● **Document section**:
▬▬▬

Murray International Trust – Half-Yearly Results

HIGHLIGHTS

 

 

30 June 2018

% change

Total assets less current liabilities (before deducting prior charges)

£1,632.9m

-8.5

Equity shareholders' funds (Net Assets)

£1,448.3m

-9.4

Share price – Ordinary share (mid market)

1,140.0p

-10.1

Net Asset Value per Ordinary share

1,130.2p

-9.7

Premium to Net Asset Value per Ordinary share

0.9%

 

Ongoing charges ratio{A}

0.69%

 

{A}            Considered to be an Alternative Performance Measure. Ongoing charges ratio calculated in accordance with guidance issued by the AIC as the total of the investment management fee and administrative expenses (annualised) divided by the average cum income net asset value, with debt at fair value, throughout the year. The ratio for 30 June 2018 is based on forecast ongoing charges for the year ending 31 December 2018.

 

 

PERFORMANCE (TOTAL RETURN)

▬▬▬

● **Records provided**:
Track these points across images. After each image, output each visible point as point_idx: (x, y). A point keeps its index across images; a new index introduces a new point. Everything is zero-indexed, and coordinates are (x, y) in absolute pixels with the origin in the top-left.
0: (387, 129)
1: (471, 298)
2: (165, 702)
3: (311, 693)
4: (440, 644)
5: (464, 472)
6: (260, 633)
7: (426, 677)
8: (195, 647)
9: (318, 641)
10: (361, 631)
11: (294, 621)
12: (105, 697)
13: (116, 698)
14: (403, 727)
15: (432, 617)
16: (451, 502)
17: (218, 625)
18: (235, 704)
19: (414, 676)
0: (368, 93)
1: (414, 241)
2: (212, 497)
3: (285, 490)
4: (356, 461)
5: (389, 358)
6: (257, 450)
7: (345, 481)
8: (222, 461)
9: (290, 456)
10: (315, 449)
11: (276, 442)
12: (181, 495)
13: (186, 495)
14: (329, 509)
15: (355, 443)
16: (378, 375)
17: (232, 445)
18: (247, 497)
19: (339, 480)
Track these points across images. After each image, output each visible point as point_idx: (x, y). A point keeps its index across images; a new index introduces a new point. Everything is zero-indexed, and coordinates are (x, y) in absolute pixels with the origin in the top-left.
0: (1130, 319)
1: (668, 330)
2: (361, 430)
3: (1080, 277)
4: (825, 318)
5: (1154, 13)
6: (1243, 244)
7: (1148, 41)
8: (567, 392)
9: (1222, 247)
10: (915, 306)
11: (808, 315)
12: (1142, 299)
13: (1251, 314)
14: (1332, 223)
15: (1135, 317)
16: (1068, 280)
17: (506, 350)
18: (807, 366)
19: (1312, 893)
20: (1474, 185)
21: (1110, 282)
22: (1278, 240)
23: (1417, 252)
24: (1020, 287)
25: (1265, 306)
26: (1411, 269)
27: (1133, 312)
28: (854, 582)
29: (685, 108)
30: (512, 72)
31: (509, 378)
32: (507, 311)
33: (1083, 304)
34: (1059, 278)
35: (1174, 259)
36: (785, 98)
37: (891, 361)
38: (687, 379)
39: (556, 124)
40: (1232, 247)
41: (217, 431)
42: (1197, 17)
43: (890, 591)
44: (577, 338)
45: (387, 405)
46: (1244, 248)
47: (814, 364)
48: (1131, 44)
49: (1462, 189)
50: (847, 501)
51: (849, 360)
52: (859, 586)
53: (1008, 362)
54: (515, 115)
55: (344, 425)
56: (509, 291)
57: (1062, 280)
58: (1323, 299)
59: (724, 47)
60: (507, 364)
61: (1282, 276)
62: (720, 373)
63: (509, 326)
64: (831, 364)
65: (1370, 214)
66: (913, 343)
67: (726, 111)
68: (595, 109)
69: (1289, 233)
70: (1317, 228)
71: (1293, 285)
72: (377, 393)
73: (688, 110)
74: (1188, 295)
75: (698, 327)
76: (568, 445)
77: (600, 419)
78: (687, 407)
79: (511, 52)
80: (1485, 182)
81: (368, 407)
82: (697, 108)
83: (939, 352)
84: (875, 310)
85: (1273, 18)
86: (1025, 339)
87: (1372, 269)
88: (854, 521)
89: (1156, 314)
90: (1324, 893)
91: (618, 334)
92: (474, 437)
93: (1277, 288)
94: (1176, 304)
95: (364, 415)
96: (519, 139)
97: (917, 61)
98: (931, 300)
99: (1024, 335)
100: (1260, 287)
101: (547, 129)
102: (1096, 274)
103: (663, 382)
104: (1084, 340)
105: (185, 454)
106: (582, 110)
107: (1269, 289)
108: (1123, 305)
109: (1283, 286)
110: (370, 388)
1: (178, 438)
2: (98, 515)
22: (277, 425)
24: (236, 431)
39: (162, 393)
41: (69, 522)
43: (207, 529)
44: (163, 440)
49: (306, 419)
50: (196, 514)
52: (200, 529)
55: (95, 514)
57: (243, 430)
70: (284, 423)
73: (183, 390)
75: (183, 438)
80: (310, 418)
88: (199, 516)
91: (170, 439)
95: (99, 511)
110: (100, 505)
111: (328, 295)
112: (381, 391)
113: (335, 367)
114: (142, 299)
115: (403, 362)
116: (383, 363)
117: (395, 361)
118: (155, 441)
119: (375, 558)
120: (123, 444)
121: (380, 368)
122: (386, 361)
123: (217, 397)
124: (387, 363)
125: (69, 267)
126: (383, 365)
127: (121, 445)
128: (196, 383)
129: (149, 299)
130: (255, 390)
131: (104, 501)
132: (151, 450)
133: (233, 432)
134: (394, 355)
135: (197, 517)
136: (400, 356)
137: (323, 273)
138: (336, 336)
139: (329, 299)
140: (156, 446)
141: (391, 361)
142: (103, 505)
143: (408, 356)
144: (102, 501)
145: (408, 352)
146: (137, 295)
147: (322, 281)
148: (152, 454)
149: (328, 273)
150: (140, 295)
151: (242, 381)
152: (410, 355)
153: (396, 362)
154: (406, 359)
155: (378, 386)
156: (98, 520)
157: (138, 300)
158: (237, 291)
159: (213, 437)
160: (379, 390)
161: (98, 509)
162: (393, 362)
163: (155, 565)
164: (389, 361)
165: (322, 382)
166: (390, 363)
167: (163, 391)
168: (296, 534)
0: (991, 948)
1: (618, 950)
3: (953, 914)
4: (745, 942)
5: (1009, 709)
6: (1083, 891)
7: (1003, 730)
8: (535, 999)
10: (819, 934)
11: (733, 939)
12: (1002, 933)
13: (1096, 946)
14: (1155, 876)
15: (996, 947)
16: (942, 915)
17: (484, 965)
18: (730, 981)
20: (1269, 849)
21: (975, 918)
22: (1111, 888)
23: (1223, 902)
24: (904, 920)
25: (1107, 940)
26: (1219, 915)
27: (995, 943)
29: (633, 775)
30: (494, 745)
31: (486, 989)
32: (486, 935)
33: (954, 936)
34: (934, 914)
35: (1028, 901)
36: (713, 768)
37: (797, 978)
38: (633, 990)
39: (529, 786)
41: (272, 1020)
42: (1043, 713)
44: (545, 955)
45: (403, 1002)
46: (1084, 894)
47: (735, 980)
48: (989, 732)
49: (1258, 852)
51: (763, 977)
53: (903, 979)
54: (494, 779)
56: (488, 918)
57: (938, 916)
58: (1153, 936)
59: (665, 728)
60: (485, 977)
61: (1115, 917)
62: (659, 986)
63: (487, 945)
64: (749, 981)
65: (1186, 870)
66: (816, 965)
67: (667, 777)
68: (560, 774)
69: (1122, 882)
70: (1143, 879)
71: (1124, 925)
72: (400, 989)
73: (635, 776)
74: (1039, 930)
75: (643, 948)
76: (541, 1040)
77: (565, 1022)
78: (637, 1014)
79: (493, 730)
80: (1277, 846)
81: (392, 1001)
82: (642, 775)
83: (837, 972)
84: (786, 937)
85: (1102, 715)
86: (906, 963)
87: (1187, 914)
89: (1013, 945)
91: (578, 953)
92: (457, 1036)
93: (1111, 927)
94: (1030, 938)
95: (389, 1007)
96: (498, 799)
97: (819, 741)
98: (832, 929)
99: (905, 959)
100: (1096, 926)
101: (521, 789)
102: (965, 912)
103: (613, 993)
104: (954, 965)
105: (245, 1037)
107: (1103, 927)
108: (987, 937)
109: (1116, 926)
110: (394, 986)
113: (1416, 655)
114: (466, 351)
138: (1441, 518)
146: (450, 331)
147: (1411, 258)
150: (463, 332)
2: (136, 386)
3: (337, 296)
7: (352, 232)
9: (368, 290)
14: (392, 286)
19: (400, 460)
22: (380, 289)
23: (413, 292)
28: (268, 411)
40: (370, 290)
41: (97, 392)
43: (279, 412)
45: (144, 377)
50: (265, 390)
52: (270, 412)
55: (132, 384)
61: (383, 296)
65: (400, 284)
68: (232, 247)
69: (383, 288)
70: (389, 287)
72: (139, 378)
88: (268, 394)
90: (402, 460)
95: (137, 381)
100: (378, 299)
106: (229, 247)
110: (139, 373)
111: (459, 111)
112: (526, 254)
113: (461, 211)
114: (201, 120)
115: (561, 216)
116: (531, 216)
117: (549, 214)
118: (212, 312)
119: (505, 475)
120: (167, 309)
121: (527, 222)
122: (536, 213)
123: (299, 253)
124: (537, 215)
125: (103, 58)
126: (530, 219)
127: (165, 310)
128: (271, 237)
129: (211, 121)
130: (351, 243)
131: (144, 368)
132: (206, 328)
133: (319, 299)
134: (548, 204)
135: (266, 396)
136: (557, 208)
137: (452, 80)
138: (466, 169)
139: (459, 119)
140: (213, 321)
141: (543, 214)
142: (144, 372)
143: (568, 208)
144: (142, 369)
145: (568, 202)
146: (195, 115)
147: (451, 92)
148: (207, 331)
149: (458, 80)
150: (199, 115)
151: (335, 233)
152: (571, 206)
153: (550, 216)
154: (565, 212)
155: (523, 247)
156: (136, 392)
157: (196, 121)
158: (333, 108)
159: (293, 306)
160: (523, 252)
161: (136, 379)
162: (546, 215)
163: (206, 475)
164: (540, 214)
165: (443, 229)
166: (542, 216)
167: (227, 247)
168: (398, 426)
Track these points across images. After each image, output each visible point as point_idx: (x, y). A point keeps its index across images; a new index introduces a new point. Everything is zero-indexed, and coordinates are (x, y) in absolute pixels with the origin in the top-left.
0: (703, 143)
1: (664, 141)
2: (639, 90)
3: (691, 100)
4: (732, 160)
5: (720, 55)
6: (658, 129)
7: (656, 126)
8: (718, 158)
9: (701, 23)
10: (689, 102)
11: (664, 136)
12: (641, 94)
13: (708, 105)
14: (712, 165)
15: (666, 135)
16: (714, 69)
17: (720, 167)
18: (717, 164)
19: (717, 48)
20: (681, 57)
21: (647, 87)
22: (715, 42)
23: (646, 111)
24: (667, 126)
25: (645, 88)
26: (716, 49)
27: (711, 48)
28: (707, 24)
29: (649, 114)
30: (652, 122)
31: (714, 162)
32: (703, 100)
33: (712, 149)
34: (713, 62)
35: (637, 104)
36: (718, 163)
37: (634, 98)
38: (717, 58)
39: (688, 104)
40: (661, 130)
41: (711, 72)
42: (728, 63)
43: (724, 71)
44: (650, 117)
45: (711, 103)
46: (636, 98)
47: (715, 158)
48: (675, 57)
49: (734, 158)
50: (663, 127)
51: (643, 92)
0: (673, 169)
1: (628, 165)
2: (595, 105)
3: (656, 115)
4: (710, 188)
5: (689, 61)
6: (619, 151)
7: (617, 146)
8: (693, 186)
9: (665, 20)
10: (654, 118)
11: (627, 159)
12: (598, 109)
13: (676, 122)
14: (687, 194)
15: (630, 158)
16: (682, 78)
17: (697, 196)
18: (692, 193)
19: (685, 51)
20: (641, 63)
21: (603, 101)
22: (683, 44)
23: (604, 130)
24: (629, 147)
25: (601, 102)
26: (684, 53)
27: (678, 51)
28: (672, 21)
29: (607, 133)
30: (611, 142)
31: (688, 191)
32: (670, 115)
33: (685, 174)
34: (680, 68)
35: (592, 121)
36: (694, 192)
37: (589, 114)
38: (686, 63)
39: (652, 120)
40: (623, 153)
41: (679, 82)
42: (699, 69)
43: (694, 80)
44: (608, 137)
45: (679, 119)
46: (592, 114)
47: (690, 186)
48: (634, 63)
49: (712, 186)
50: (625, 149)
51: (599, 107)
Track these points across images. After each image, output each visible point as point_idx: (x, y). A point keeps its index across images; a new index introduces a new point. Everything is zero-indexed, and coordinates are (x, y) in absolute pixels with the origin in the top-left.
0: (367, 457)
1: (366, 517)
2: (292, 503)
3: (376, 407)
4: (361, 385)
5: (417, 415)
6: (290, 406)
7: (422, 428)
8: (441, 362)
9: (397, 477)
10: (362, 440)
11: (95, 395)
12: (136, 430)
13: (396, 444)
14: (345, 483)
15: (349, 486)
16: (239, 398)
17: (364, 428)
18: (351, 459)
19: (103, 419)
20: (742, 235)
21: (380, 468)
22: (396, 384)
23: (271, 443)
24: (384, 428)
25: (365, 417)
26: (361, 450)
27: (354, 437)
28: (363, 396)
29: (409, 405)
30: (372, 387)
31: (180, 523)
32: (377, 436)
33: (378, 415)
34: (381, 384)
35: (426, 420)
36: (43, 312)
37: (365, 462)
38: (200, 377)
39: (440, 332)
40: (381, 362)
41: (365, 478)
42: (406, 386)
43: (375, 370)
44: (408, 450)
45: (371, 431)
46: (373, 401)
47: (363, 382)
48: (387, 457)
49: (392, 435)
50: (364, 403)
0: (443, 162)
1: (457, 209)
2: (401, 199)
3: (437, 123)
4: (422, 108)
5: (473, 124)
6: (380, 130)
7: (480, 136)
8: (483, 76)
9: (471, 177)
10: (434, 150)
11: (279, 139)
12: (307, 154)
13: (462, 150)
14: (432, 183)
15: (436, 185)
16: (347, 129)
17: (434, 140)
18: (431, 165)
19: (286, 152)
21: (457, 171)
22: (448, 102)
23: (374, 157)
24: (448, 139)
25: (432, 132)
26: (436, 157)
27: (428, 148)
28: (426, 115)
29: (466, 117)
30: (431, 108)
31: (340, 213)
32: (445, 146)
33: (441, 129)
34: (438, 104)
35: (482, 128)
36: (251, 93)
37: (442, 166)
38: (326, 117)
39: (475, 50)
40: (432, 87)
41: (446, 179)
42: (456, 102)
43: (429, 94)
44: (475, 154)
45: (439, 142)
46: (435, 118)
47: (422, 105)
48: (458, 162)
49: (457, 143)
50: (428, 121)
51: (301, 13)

▬▬▬

● **Brief 1**: What Net Asset Value per Ordinary share do the half-yearly results highlights report for 30 June 2018?
● **Brief 2**: Lay out the rows below the half-yearly results as a numbered list, starting with the first row and going on through the row with "19: (339, 480)". Leave out blank lines.

● **Answer 1**: 1,130.2p

● **Answer 2**:
1. Track these points across images. After each image, output each visible point as point_idx: (x, y). A point keeps its index across images; a new index introduces a new point. Everything is zero-indexed, and coordinates are (x, y) in absolute pixels with the origin in the top-left.
2. 0: (387, 129)
3. 1: (471, 298)
4. 2: (165, 702)
5. 3: (311, 693)
6. 4: (440, 644)
7. 5: (464, 472)
8. 6: (260, 633)
9. 7: (426, 677)
10. 8: (195, 647)
11. 9: (318, 641)
12. 10: (361, 631)
13. 11: (294, 621)
14. 12: (105, 697)
15. 13: (116, 698)
16. 14: (403, 727)
17. 15: (432, 617)
18. 16: (451, 502)
19. 17: (218, 625)
20. 18: (235, 704)
21. 19: (414, 676)
22. 0: (368, 93)
23. 1: (414, 241)
24. 2: (212, 497)
25. 3: (285, 490)
26. 4: (356, 461)
27. 5: (389, 358)
28. 6: (257, 450)
29. 7: (345, 481)
30. 8: (222, 461)
31. 9: (290, 456)
32. 10: (315, 449)
33. 11: (276, 442)
34. 12: (181, 495)
35. 13: (186, 495)
36. 14: (329, 509)
37. 15: (355, 443)
38. 16: (378, 375)
39. 17: (232, 445)
40. 18: (247, 497)
41. 19: (339, 480)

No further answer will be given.